Instructions to follow: Omit all pictures, then repeat the listing exactly.

Extracted entries:
···

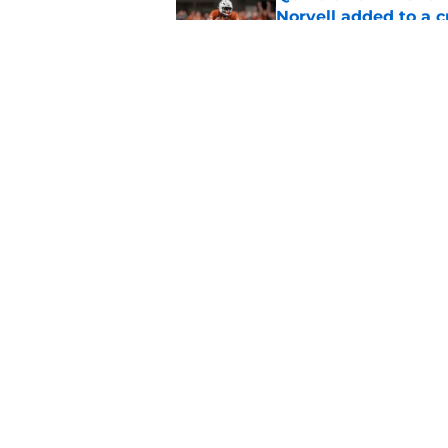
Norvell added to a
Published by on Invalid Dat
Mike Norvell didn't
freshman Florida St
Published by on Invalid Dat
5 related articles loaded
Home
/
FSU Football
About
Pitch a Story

···

Written solution:
Norvell added to a
Published by on Invalid Dat
Mike Norvell didn't
freshman Florida St
Published by on Invalid Dat
5 related articles loaded
Home
/
FSU Football
About
Pitch a Story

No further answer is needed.